UIT TE VOEREN TAKEN:
1. Neem uit de tekst over de bewijsmotivering letterlijk het stuk over dat begint bij "3.De bewijsmotivering" en eindigt bij "raadsman vrijspraak bepleit.".
2. Zet de tekst over de bewijsmotivering voort na de laatste zin.

DOCUMENTGEDEELTE:
○ ○ ○ ○

3.De bewijsmotivering

3.1
Het standpunt van de officier van justitie
De officier van justitie heeft zich op het standpunt gesteld dat het ten laste gelegde feit onder parketnummer 08-046412-24 wettig en overtuigend kan worden bewezen. De officier van justitie heeft gerekwireerd tot vrijspraak van de onder parketnummer 08-085736-25 ten laste gelegde feiten.
3.2
Het standpunt van de verdediging
De raadsman heeft zich gerefereerd aan het oordeel van de rechtbank wat betreft de bewezenverklaring van het onder parketnummer 08-046412-24 ten laste gelegde feit. Ten aanzien van de onder parketnummer 08-085736-25 ten laste gelegde feiten heeft de raadsman vrijspraak bepleit.

○ ○ ○ ○

AANGELEVERDE GEGEVENS:
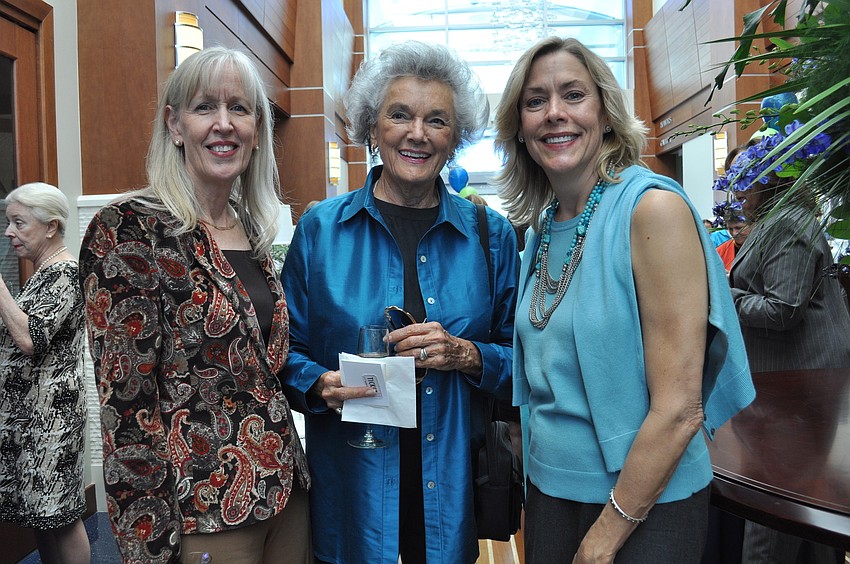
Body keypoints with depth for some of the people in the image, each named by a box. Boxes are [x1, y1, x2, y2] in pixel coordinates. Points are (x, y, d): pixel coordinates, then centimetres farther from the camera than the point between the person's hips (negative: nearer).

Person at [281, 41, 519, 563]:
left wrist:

○ ○ ○ ○

ANTWOORDEN:
1.
3.De bewijsmotivering

3.1
Het standpunt van de officier van justitie
De officier van justitie heeft zich op het standpunt gesteld dat het ten laste gelegde feit onder parketnummer 08-046412-24 wettig en overtuigend kan worden bewezen. De officier van justitie heeft gerekwireerd tot vrijspraak van de onder parketnummer 08-085736-25 ten laste gelegde feiten.
3.2
Het standpunt van de verdediging
De raadsman heeft zich gerefereerd aan het oordeel van de rechtbank wat betreft de bewezenverklaring van het onder parketnummer 08-046412-24 ten laste gelegde feit. Ten aanzien van de onder parketnummer 08-085736-25 ten laste gelegde feiten heeft de raadsman vrijspraak bepleit.

2.
3.3
Het oordeel van de rechtbank
08-046412-24
De rechtbank komt tot een bewezenverklaring van het ten laste gelegde feit op grond van de volgende bewijsmiddelen, waarbij de rechtbank - nu verdachte dit feit heeft bekend en door of namens hem geen vrijspraak is bepleit - conform artikel 359, derde lid, laatste volzin van het Wetboek van Strafvordering (Sv), zal volstaan met een opgave van de bewijsmiddelen [1] :
  • het proces-verbaal van de terechtzitting van 28 oktober 2025, inhoudende de bekennende verklaring van verdachte;
  • het proces-verbaal van aangifte van [slachtoffer 1] van 24 november 2023, pagina 9-11.
08-085736-25
De rechtbank acht, evenals de officier van justitie en de verdediging, niet bewezen wat aan verdachte onder feit 1 en 2 ten laste is gelegd, zodat zij hem van deze feiten vrijspreekt.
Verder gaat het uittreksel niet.